Leading pharmacist joins call for colleagues to be integrated in residential aged care facilities – with community pharmacy too separated from the point of care
Pharmacist researcher and PSA’s SA/NT Pharmacist of the Year for 2017, Dr Janet Sluggett, has advocated for the role of embedded pharmacists before the Royal Commission into Aged Care Quality and Safety.
Dr Sluggett is currently the NHMRC early career fellow at Monash University’s Centre for Medicine Use and Safety.
She told the Commission on Friday that “there is an urgent need for a subsidised model of practice which enables pharmacists to be integrated within residential aged care facilities, to provide clinical pharmacy services and support quality use of medicines in residential aged care”.
Non-dispensing pharmacists can undertake a range of activities to improve medicines use in residential aged care, Dr Sluggett said at the Darwin hearing.
These include conducting comprehensive medication reviews and routine medication chart checks, advising staff on medicines, collaborative prescribing in conjunction with GPs, administering vaccinations and more.
There is Australian evidence demonstrating this model of practice improves medicines management in residential aged care, she said.
However she conceded that at present it is “extremely rare” for aged care providers to directly employ pharmacists as members of staff to coordinate or deliver clinical medication services.
Her recommendation echoed comments by Australia’s Chief Medical Officer Professor Brendan Murphy, who told the Commission in May that trials embedding pharmacists in residential aged care facilities have shown “very good benefit” for the reduction of antipsychotics and that embedded pharmacists should be the “highest priority”.
Dr Sluggett told the Commission that community pharmacists often don’t have a lot of information about the aged care residents that they’re packing medicines for.
“Community pharmacists often have very limited clinical information provided to them about the residents for whom they are dispensing medications, and may never actually meet the residents for whom they are dispensing medications,” she said.
“This is different to the traditional model of community pharmacy where patients bring in their prescriptions and pharmacists can easily have a face-to-face discussion with a patient of family member picking up a prescription.

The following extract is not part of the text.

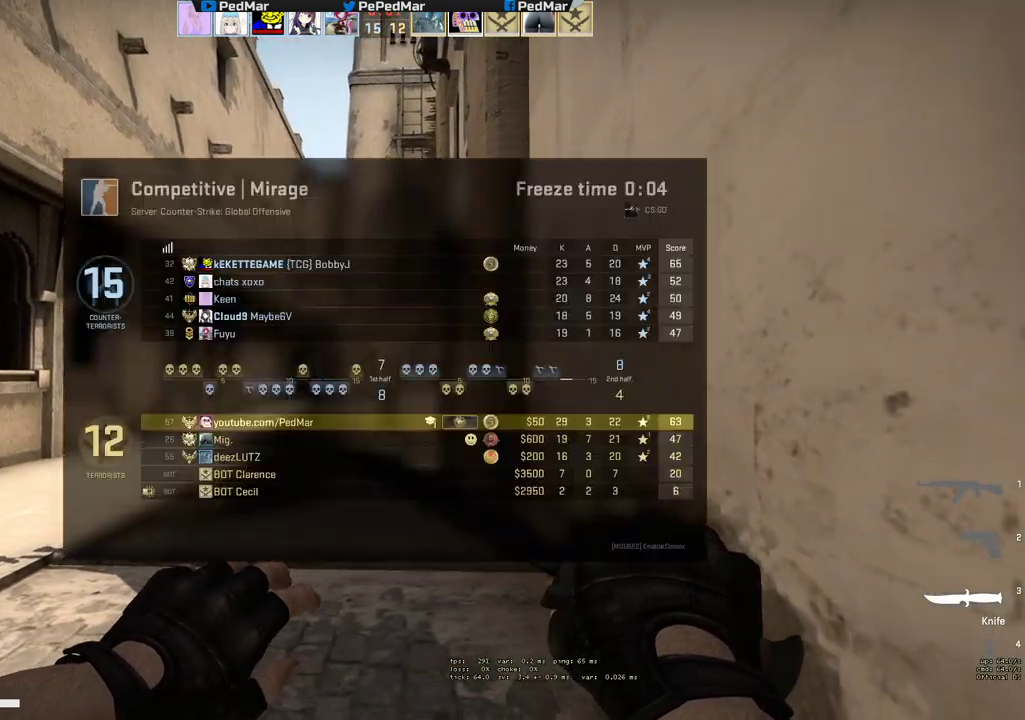
{"keys": ["tab", "w"], "mouse": [], "events": []}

“Integrating pharmacists within residential aged care facility will improve provision of medicines information at the point of care,” said Dr Sluggett.
She added that physical separation between pharmacies, GPs and residential aged care facilities means that each stakeholder can spend a considerable amount of time communicating between each other.
“Some GPs, community pharmacists and aged care providers have excellent and well-established relationships that can facilitate information sharing, but if not, this can be a barrier.”
However she said community pharmacists can have a bigger role to play if falls risk status was placed up front in DAAs.
“A community pharmacist is dispensing a medicine that could be associated with an increased risk of falls, but the community pharmacist may not have any clinical information or knowledge about that resident,” she said.
“And it would be nice for, you know – a community pharmacist could play a role in flagging this person is being dispensed a medicine that could increase the risk of falls. Perhaps you should consider monitoring this resident a little bit more closely in the next couple of weeks to see if they are at an increased risk of falls.”
Counsel assisting Peter Gray suggested that this would be “a very important measure” considering the devastating impact that falls can have on people in aged care, to which Dr Sluggett agreed.